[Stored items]

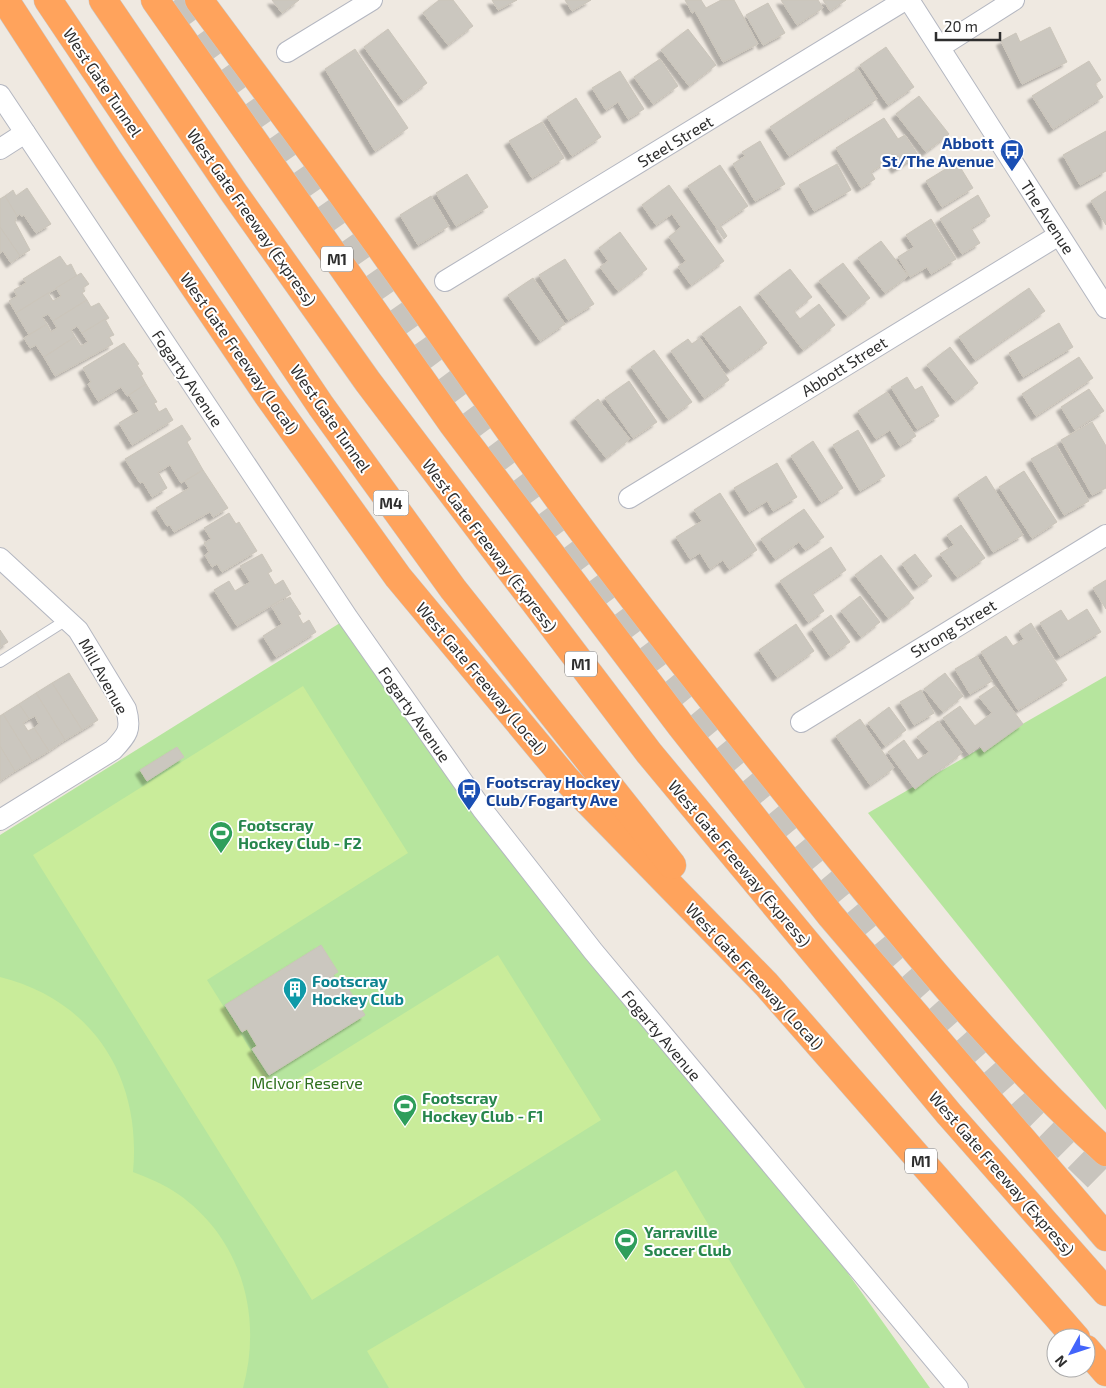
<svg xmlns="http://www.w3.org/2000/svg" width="1106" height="1388" viewBox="0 0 1106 1388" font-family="'Exo 2',sans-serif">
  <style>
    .green { fill: #b6e59e }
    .pitch { fill: #c9ec9a }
    .building { fill: #cbc7bf; stroke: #cbc5ba; filter: url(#shadow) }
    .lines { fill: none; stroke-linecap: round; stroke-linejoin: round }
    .motorway-tunnel { stroke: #c8c4bd; stroke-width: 28; stroke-dasharray: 28 14; stroke-linecap: butt }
    .service-casing { stroke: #b4b7c1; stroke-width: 12 }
    .minor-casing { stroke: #b4b7c1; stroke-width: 22 }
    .motorway-casing { stroke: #c9c9c9; stroke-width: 29 }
    .service { stroke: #fff; stroke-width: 10 }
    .minor { stroke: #fff; stroke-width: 20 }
    .motorway { stroke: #ffa35c; stroke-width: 28 }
    .labels { text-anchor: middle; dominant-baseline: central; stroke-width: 4; stroke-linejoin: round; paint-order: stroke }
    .shield { fill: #fff; stroke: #6d6d6d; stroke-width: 1 }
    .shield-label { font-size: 15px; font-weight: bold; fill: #2e2e2e }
    .street-label { font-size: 16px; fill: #2e2e2e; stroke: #fff }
    .transit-label { font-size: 16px; font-weight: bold; fill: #164399; stroke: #fff; text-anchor: end }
    .leisure-label { font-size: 16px; font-weight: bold; fill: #27864d; stroke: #fff; text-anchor: start }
    .culture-label { font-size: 16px; font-weight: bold; fill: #0d838f; stroke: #fff; text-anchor: start }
    .park-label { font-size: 16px; fill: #2c6e1b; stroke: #fff }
  </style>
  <defs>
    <filter id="shadow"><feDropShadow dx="-4.5" dy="4.5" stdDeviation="1" flood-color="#0004"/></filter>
  </defs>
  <rect width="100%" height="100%" fill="#efe9e1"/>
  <g class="green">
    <polygon points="348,618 482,809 767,1160 930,1388 0,1388 0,835"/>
    <polygon points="1106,676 1106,1110 868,813"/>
  </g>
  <g class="pitch">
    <polygon points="303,686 408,853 207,980 277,1092 498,955 601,1120 312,1300 33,855"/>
    <path d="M0,977C93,1000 142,1078 133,1172C148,1178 164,1184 178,1194C241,1238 263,1315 243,1388H0Z"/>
    <polygon points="676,1170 805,1388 389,1388 367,1351"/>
  </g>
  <g class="building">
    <polygon points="272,0 299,0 282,13"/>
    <polygon points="439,0 453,0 473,26 448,45 423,13"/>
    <polygon points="492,0 517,0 498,10"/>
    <polygon points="565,0 591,0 572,11"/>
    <polygon points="685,0 701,0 706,8 721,0 734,0 758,44 723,62 695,11 692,13"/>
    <polygon points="781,0 818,0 823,8 797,25"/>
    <polygon points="823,0 846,0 830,11"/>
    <polygon points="768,3 785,33 763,45 746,15"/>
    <polygon points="1050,27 1067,62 1022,84 1001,41 1016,33 1020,42"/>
    <polygon points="388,29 427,83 403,101 364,47"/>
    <polygon points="688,29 716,65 689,86 661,50"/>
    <polygon points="886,47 914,87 888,105 860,65"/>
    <polygon points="355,49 408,128 375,151 325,69"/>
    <polygon points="660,59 678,86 653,104 634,77"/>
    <polygon points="1089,61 1101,80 1095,84 1103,97 1053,129 1032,96"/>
    <polygon points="858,69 877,99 789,156 770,127"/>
    <polygon points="620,71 644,109 628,119 618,102 606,110 592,88"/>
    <polygon points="919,96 949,134 926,152 896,114"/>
    <polygon points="576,98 601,137 572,156 547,117"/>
    <polygon points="884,118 898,139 905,135 918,155 896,169 890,159 871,172 875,179 861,188 836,148"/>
    <polygon points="542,122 564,158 532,178 509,141"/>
    <polygon points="1106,131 1106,171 1080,185 1063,155"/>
    <polygon points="760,141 785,184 755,201 733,164 745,156 742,152"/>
    <polygon points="957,162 973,188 942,207 926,181"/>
    <polygon points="837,164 851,190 814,211 799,185"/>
    <polygon points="720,165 748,206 720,225 727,236 724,239 688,186"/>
    <polygon points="467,174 488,207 456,226 436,193"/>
    <polygon points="669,185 724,261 691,285 678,267 686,261 669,237 681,227 672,214 656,225 642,205"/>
    <polygon points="27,188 51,224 36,233 24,215 22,217 20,214 17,216 5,196 13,190 16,196"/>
    <polygon points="1106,191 1106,225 1091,201"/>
    <polygon points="978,195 990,216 971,228 980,243 962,254 940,219"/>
    <polygon points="5,196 17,216 15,222 30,250 20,256 0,227 0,199"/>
    <polygon points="431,196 449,226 418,245 400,215"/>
    <polygon points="931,219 956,259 931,274 927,267 910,277 898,257 914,247 906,235"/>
    <polygon points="0,227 20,256 11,263 3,251 0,253"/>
    <polygon points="620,232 647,269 618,291 600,267 608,261 599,248"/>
    <polygon points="881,241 908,276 885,293 858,258"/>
    <polygon points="60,256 67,266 71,264 77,276 16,313 9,301 17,296 14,290 26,283 23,279"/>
    <polygon points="565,259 594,304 568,320 539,275"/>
    <polygon points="843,263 870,298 847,316 819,281"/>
    <polygon points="790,269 812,297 794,311 800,319 819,304 835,325 803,350 759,293"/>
    <polygon points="81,273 89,284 83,288 85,291 82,293 87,300 53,321 48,314 42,317 47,324 29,335 16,313 48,293 53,301 61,296 56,288"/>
    <polygon points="533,278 565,324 540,341 508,295"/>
    <polygon points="1029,288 1045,311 975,360 959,337"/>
    <polygon points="87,300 91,307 99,303 109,318 82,333 77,326 71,330 75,337 44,357 36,345 30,348 24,338 47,324 51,332 57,328 53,321"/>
    <polygon points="740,306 767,343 730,370 702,334"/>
    <polygon points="105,319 114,335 109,337 113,344 55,376 44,357 75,337 81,346 88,342 82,333"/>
    <polygon points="1059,323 1073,347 1023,377 1009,353"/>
    <polygon points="700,338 729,380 704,398 671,351 688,339 692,344"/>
    <polygon points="124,343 139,364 137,365 143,374 141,375 146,384 127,396 121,387 98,401 88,384 91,382 83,368"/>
    <polygon points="950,347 978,383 955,401 927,365"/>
    <polygon points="654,350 692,402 668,419 631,367"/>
    <polygon points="1079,357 1093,378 1036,416 1022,394"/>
    <polygon points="907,377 915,390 922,386 939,416 917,429 891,387"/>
    <polygon points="629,381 657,422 633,438 605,398"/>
    <polygon points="146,384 157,402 154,403 159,412 166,408 173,420 132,445 119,423 139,411 129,395"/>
    <polygon points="1089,389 1104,411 1075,430 1061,407"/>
    <polygon points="887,392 916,436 900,446 890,430 876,439 858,411"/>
    <polygon points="598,399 630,439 606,458 575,418"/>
    <polygon points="1092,422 1106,446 1106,488 1092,495 1061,440"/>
    <polygon points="182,425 191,439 187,442 203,470 181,483 170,465 158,472 167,488 152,497 143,482 140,483 125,459"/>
    <polygon points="858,430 885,476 860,491 833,445"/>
    <polygon points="813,441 843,488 821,502 791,456"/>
    <polygon points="1056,445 1089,501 1064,515 1031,459"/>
    <polygon points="777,463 797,497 773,511 767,501 749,512 734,488"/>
    <polygon points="203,470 228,508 213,517 210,512 174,532 170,525 167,526 156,508 189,488 185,481"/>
    <polygon points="1024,471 1057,522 1032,538 999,487"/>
    <polygon points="986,476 1023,535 993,552 958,495"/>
    <polygon points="720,493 757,550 729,569 723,560 710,569 700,553 690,559 676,537 702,521 694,510"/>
    <polygon points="804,509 824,537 805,550 799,542 775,559 761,539"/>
    <polygon points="229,513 236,524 239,522 257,551 222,572 217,564 212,567 205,555 209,552 204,543 211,539 204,528"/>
    <polygon points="961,525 985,558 957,577 940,554 954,545 947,535"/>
    <polygon points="831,547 846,570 812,593 824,611 808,622 780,581"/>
    <polygon points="262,554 272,571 268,573 275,585 283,580 291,594 237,626 214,590 229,581 235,591 250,582 240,566"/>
    <polygon points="915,554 932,576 918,586 902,564"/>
    <polygon points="881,555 914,598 888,618 855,575"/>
    <polygon points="1106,580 1106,609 1093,588"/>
    <polygon points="860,596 880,622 861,637 841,611"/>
    <polygon points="290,597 301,614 298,615 303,624 309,620 316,632 276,657 263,636 282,624 272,607"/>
    <polygon points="1087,609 1101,632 1060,656 1040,623 1061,610 1068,621"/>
    <polygon points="831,615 850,642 830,656 812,629"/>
    <polygon points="1031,623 1067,680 1018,710 981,652 1006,636 1013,646 1024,639 1019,631"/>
    <polygon points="796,624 814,651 777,677 759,650"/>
    <polygon points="0,630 8,642 0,647"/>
    <polygon points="977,656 992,681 970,694 955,669"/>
    <polygon points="69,673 98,720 82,730 52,683"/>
    <polygon points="945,673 963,696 943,712 924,689"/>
    <polygon points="52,683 82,730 65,740 36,693"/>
    <polygon points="995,686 1023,724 984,752 980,746 969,754 943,718 960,706 975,726 992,713 979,697"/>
    <polygon points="921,690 934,713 914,725 900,702"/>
    <polygon points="36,693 65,740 49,751 34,728 39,724 35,716 29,719 19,704"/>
    <polygon points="19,704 29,719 23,723 28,731 34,728 49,751 32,761 3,714"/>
    <polygon points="889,707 906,730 885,746 868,723"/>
    <polygon points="3,714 32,761 15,771 0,746 0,716"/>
    <polygon points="860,719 894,768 870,785 836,736"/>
    <polygon points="938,721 962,753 915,789 888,752 904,740 918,760 929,752 917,737"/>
    <polygon points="0,746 15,771 0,781"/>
    <polygon points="177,747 184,757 147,781 140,770"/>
    <polygon points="321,945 338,972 333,975 344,991 348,988 365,1015 269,1075 252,1049 257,1046 247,1029 242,1032 225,1005"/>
  </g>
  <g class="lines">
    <polyline class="motorway-tunnel" points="175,0 253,108 428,360 665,680 891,954 1030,1111 1106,1186"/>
    <g class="service-casing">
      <polyline id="service" points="0,662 68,619"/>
    </g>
    <g class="minor-casing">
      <g id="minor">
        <polyline points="909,0 1106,308"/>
        <polyline points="940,47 1014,0"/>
        <polyline points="287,52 372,0"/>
        <polyline points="0,95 348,618 482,809 593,951 958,1388"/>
        <polyline points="0,149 25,133"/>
        <polyline points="445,281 905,0"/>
        <polyline points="629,498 1059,235"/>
        <path d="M0,558L78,630L126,709C132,730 127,735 113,750L0,820"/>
        <polyline points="801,722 1106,535"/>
      </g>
    </g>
    <g class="motorway-casing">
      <g id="motorway">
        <polyline points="5,0 108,159 267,394 398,577 566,779 766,984 1076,1338"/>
        <polyline points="48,0 321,406 453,589 672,865"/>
        <polyline points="103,0 234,193 368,382 649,753 949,1114 1106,1292"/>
        <polyline points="155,0 452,423 681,726 831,916 1106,1237"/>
        <path d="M199,0C250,69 302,138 352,208C424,307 493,410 566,509C640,610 718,708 797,806C894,926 991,1048 1106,1152"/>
        <polyline points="1086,1349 1106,1372"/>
      </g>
    </g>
    <use href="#service" class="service"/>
    <use href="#minor" class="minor"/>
    <use href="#motorway" class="motorway"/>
  </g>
  <defs>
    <g id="bus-pin" transform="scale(1.25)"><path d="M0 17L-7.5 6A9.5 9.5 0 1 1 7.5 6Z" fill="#1a4fb4" stroke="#fff"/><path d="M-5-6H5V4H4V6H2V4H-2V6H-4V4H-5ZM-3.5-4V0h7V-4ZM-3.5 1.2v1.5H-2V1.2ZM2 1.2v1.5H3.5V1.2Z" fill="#fff"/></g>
    <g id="stadium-pin" transform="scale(1.25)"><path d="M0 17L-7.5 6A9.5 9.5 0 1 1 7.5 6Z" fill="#2e9e5b" stroke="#fff"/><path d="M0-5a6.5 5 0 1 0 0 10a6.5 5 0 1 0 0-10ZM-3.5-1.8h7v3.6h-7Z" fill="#fff"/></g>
    <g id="building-pin" transform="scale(1.25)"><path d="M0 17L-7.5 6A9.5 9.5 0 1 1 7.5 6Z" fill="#0f9aa8" stroke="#fff"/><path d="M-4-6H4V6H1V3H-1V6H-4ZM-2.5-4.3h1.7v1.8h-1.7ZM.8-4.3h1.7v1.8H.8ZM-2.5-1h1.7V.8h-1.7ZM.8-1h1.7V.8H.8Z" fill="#fff"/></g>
  </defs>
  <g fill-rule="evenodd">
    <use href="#bus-pin" x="1012" y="151"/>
    <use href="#bus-pin" x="469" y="790"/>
    <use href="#stadium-pin" x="221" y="833"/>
    <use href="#building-pin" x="295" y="989"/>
    <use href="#stadium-pin" x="405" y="1106"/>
    <use href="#stadium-pin" x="626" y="1240"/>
  </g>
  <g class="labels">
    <g class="shield">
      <rect x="321" y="246.5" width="32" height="25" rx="4"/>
      <rect x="373.5" y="490.5" width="35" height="25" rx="4"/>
      <rect x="565" y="651.5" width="32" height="25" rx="4"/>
      <rect x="905" y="1148.5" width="32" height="25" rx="4"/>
    </g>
    <g class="shield-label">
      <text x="337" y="259">M1</text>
      <text x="391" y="503">M4</text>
      <text x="581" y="664">M1</text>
      <text x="921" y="1161">M1</text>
    </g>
    <g class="street-label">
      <text transform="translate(103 82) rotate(56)">West Gate Tunnel</text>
      <text transform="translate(675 141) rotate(-31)">Steel Street</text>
      <text transform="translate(252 217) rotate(55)">West Gate Freeway (Express)</text>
      <text transform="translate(1048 217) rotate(57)">The Avenue</text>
      <text transform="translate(240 353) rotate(55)">West Gate Freeway (Local)</text>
      <text transform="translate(844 366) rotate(-32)">Abbott Street</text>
      <text transform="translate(188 378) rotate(56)">Fogarty Avenue</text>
      <text transform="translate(331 418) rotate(55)">West Gate Tunnel</text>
      <text transform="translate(490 545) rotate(53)">West Gate Freeway (Express)</text>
      <text transform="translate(953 628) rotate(-31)">Strong Street</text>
      <text transform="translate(104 676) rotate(61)">Mill Avenue</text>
      <text transform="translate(482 678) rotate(50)">West Gate Freeway (Local)</text>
      <text transform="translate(415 714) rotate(55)">Fogarty Avenue</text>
      <text transform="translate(740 863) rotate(50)">West Gate Freeway (Express)</text>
      <text transform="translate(755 976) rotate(47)">West Gate Freeway (Local)</text>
      <text transform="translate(662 1035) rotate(50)">Fogarty Avenue</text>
      <text transform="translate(1002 1173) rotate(49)">West Gate Freeway (Express)</text>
    </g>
    <g class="transit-label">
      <text x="994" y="142">Abbott<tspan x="994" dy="18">St/The Avenue</tspan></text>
      <text x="486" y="781" text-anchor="start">Footscray Hockey<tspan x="486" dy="18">Club/Fogarty Ave</tspan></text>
    </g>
    <g class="leisure-label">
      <text x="238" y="824">Footscray<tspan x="238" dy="18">Hockey Club - F2</tspan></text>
      <text x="422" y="1097">Footscray<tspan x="422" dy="18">Hockey Club - F1</tspan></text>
      <text x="644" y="1231">Yarraville<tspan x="644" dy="18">Soccer Club</tspan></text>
    </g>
    <g class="culture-label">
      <text x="312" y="980">Footscray<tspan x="312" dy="18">Hockey Club</tspan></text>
    </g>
    <g class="park-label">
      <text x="307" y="1082">McIvor Reserve</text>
    </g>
  </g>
  <g transform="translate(1071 1353) rotate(230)"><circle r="24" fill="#ffffff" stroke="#ababab"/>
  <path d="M0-4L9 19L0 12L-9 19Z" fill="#4264fb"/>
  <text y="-8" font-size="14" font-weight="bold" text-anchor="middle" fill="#2e2e2e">N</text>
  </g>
  <path d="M936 32v8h64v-8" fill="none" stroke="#2e2e2e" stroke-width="2.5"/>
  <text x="944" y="32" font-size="15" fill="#2e2e2e" stroke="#ffffff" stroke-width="4" paint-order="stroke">20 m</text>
</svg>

Task prompt
Look through the entries above, and wherever a line holds the word "lines", copy it.

Your solution
    .lines { fill: none; stroke-linecap: round; stroke-linejoin: round }
  <g class="lines">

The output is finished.